About this exercise ▸
Your answer should be one number: how many lines below have the word "Value".

BEGIN Exercise data

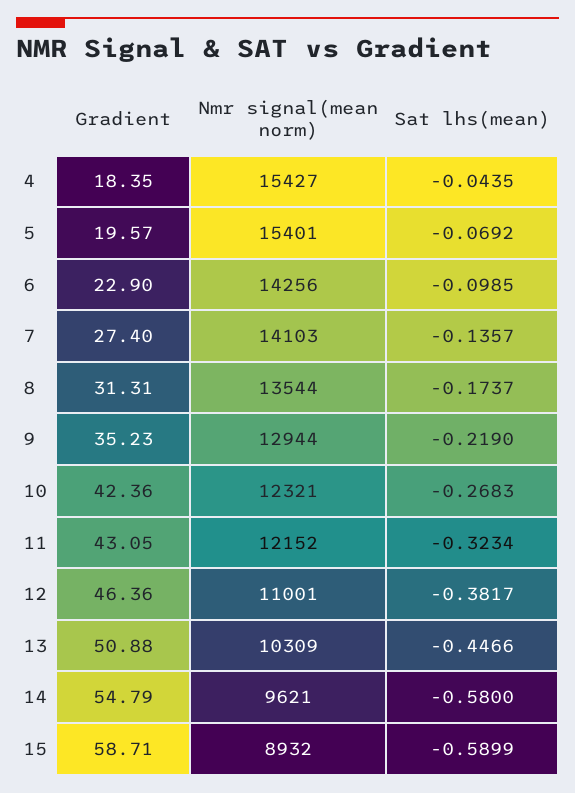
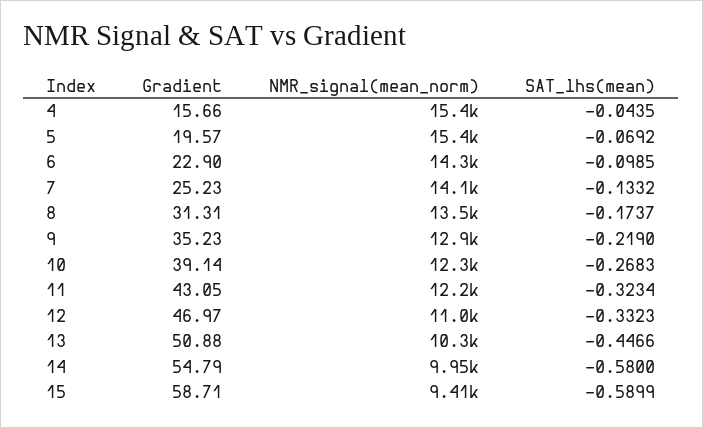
Gradient, 4: 18.35 -> 15.66
Gradient, 7: 27.4 -> 25.23
Sat lhs(mean), 7: -0.1357 -> -0.1332
Gradient, 10: 42.36 -> 39.14
Gradient, 12: 46.36 -> 46.97
Sat lhs(mean), 12: -0.3817 -> -0.3323
Nmr signal(mean norm), 14: 9621 -> 9950
Nmr signal(mean norm), 15: 8932 -> 9410

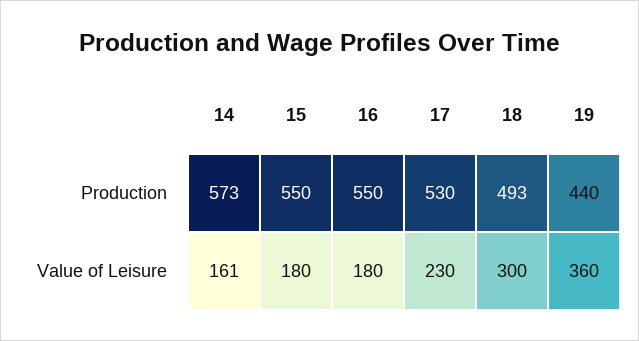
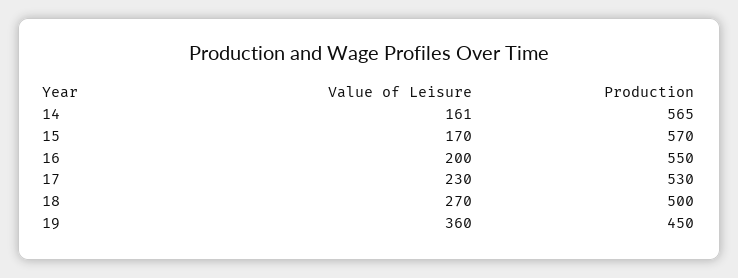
14, Production: 573 -> 565
15, Production: 550 -> 570
18, Production: 493 -> 500
19, Production: 440 -> 450
15, Value of Leisure: 180 -> 170
16, Value of Leisure: 180 -> 200
18, Value of Leisure: 300 -> 270

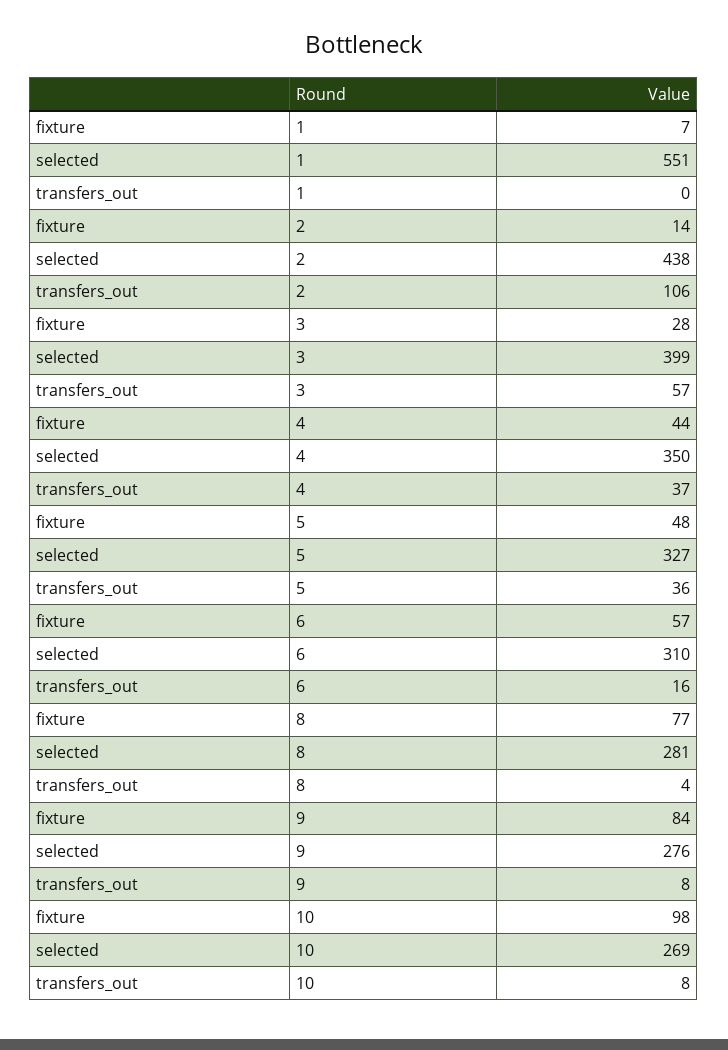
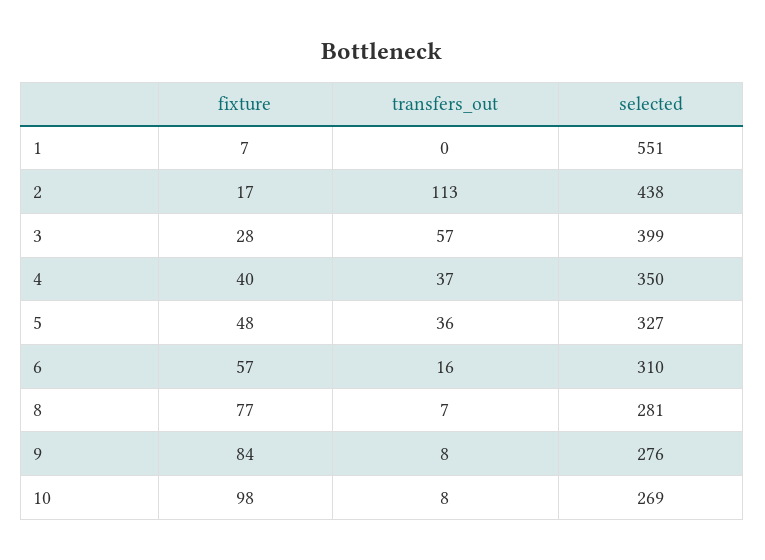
fixture, 2: 14 -> 17
transfers_out, 2: 106 -> 113
fixture, 4: 44 -> 40
transfers_out, 8: 4 -> 7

END Exercise data

Answer for the task ▸
3